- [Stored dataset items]
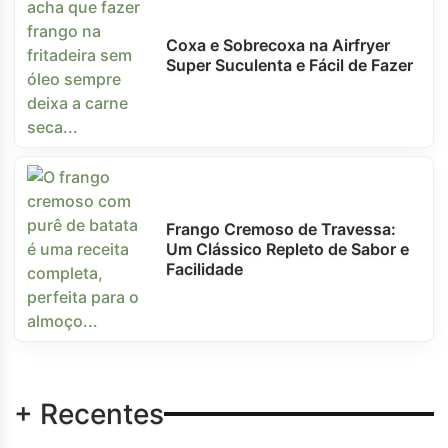
Coxa e Sobrecoxa na Airfryer
Super Suculenta e Fácil de Fazer
Frango Cremoso de Travessa:
Um Clássico Repleto de Sabor e
Facilidade
+ Recentes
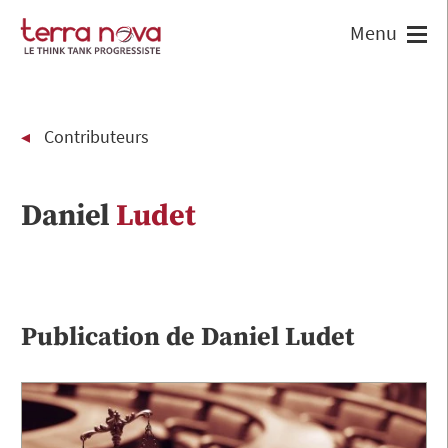
Contributeurs
Daniel
Ludet
Publication de
Daniel
Ludet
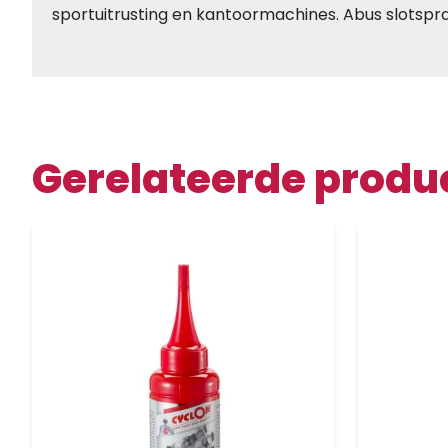
sportuitrusting en kantoormachines. Abus slotspr
Gerelateerde produ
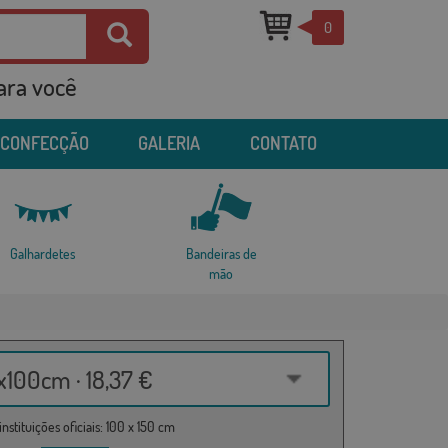
0
para você
 CONFECÇÃO
GALERIA
CONTATO
Galhardetes
Bandeiras de
mão
100cm · 18,37 €
nstituições oficiais: 100 x 150 cm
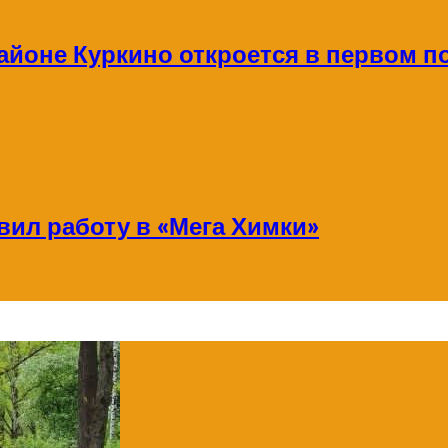
айоне Куркино откроется в первом по
ил работу в «Мега Химки»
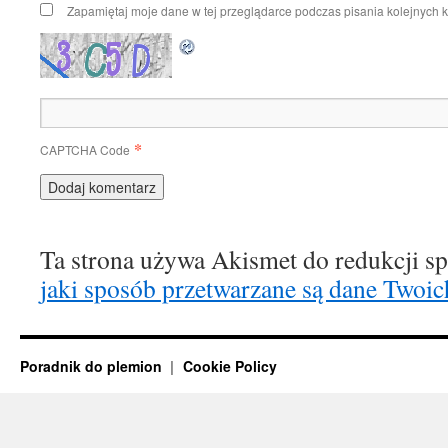
Zapamiętaj moje dane w tej przeglądarce podczas pisania kolejnych 
*
CAPTCHA Code
Ta strona używa Akismet do redukcji 
jaki sposób przetwarzane są dane Twoic
Poradnik do plemion
Cookie Policy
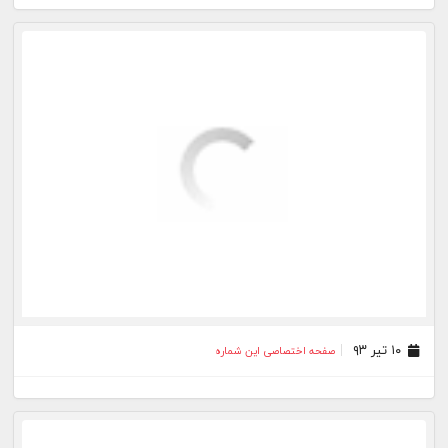
۱۰ تیر ۹۳
صفحه اختصاصی این شماره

- [What is being asked] Return all the data exactly, pictures omitted.

- [Expected answer]
Coxa e Sobrecoxa na Airfryer
Super Suculenta e Fácil de Fazer
Frango Cremoso de Travessa:
Um Clássico Repleto de Sabor e
Facilidade
+ Recentes
Contributeurs
Daniel
Ludet
Publication de
Daniel
Ludet
sportuitrusting en kantoormachines. Abus slotspr
Gerelateerde produ
0
para você
 CONFECÇÃO
GALERIA
CONTATO
Galhardetes
Bandeiras de
mão
100cm · 18,37 €
nstituições oficiais: 100 x 150 cm
айоне Куркино откроется в первом по
ил работу в «Мега Химки»
Zapamiętaj moje dane w tej przeglądarce podczas pisania kolejnych 
*
CAPTCHA Code
Ta strona używa Akismet do redukcji 
jaki sposób przetwarzane są dane Twoic
Poradnik do plemion
Cookie Policy
۱۰ تیر ۹۳
صفحه اختصاصی این شماره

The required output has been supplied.